The McMurray Sno-drifters Association is an active club, with a growing membership and an expanding network of trails.
Former trail co-ordinator, welder and avid snowmobiler, Bill MacDonald—who has snowmobiled in the Fort McMurray area since 1980—believes the club is vibrant and strong.
During his stint with the club, MacDonald worked to maintain and expand the Stoney Mountain Trail.
The Stoney Mountain Trail boasts some of the highest vantage points and deepest valleys in the Fort McMurray area. The trail also skirts the Stoney Mountain Wildland Park, which allows for great wildlife watching. Species in the area include moose, caribou and wolves—to which MacDonald can attest.

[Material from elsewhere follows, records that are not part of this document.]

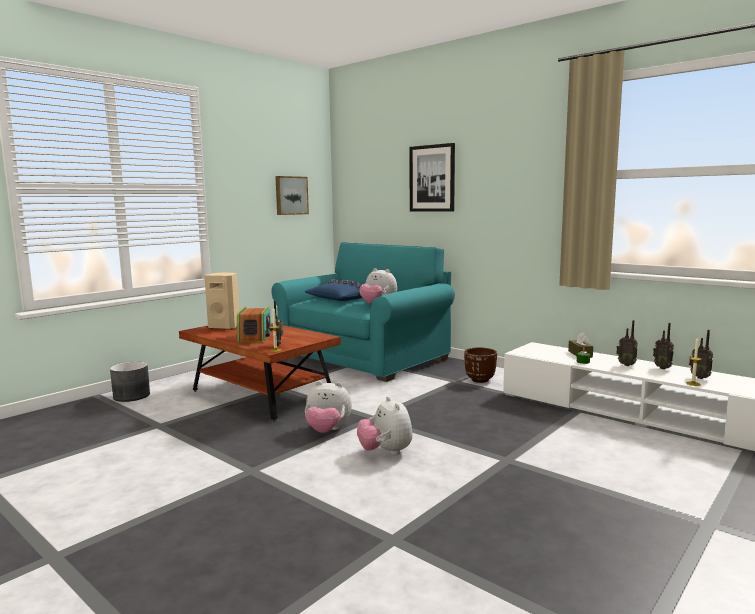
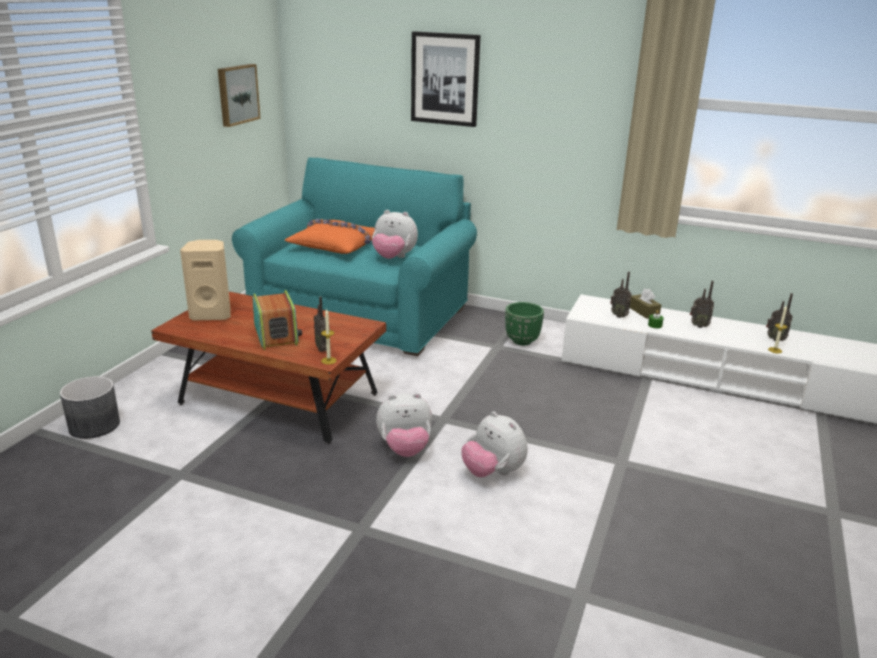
camera: 20 degrees left, 15 degrees up
(343, 298) = (337, 245): blue pillow -> orange pillow
(479, 380) = (521, 341): brown planter -> green planter
(662, 368) = (734, 327): radio -> radio (619, 316)

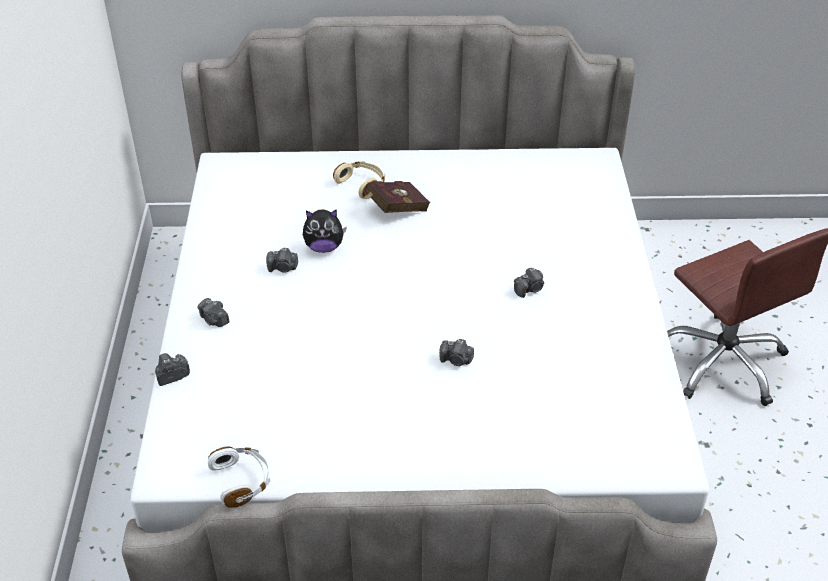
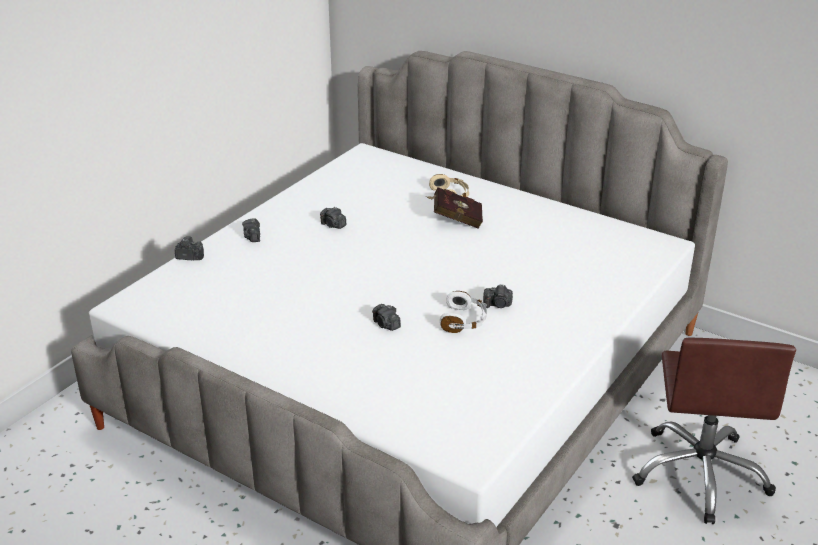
camera: 35 degrees right, 10 degrees down
(242, 481) = (159, 329): white headphones -> white headphones (464, 321)
(324, 247) = (376, 223): plush toy -> none

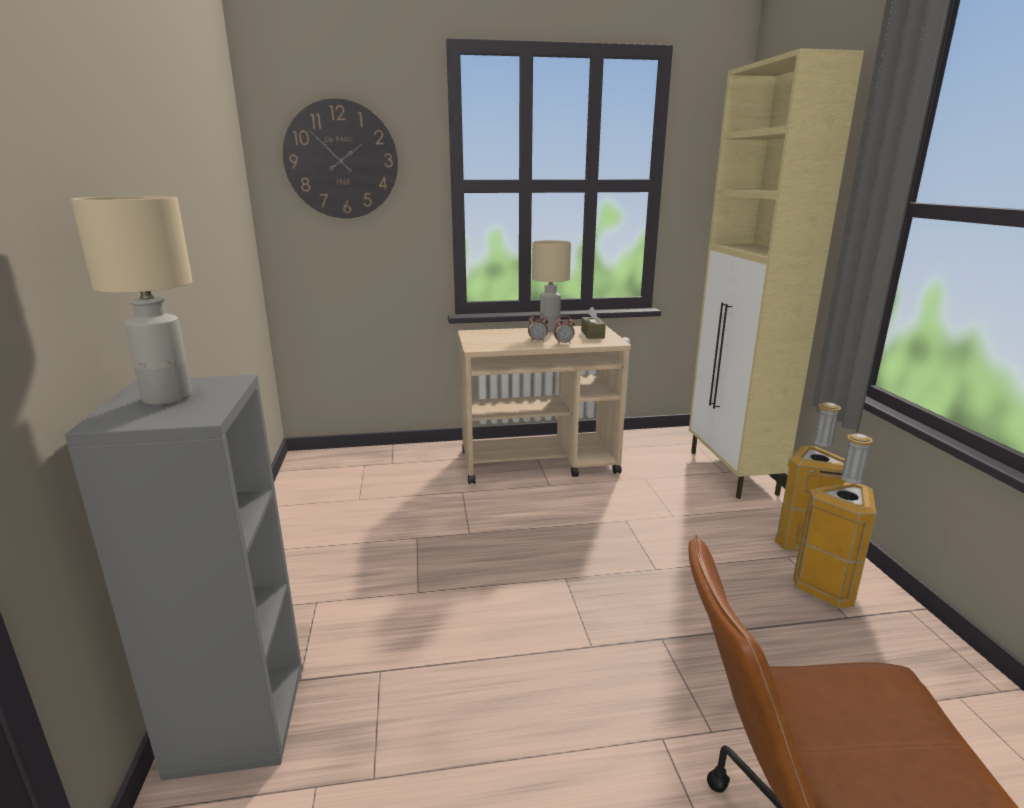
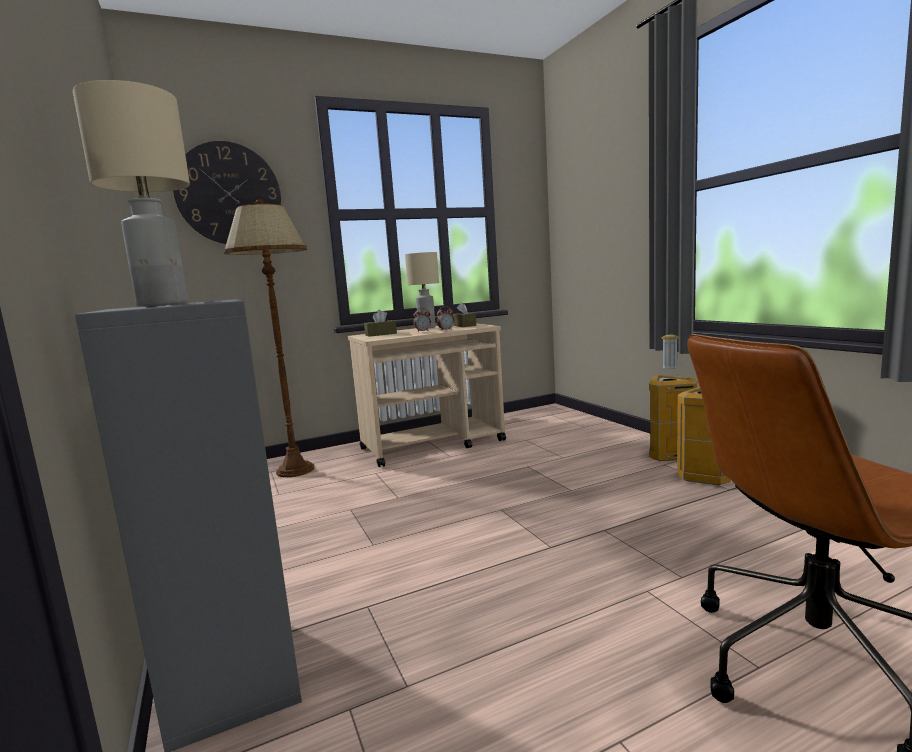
camera: 15 degrees left, 10 degrees down
(387, 469) = (296, 470): none -> brown floor lamp
(491, 336) = (381, 334): none -> brown tissue box
(732, 473) = (591, 426): beige cabinet -> none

“I came off night shift and went for a little ride,” said MacDonald. “I went out into the middle of the lake and laid back with my head against the steering column. When I woke up, there were wolf tracks all around me—10 feet away.”
Working with stakeholders
The Sno-drifters are slowly linking the Anzac trail system up with the Stoney Mountain network. The process has been slow and deliberate, since there are so many industry stakeholders in the area. MacDonald said that co-operation is increasing. The club had an especially good experience with Petro Canada, during major exploration the company conducted around the Stoney Mountain Trail a few years back.
“You couldn’t ask for better,” said MacDonald. “I had a lot of dealings with them. If I needed a piece of machinery to do some work, it was just a matter of making a phone call.”
MacDonald recommends riding in “Murray” for the range of riding areas, the growing trail system, good accommodations, good people and a great club.
“I am very positive about that club and the future of it,” said MacDonald. “There is a lot of new blood in the club now and some great ideas. They’re talking major expansion of the club right now.”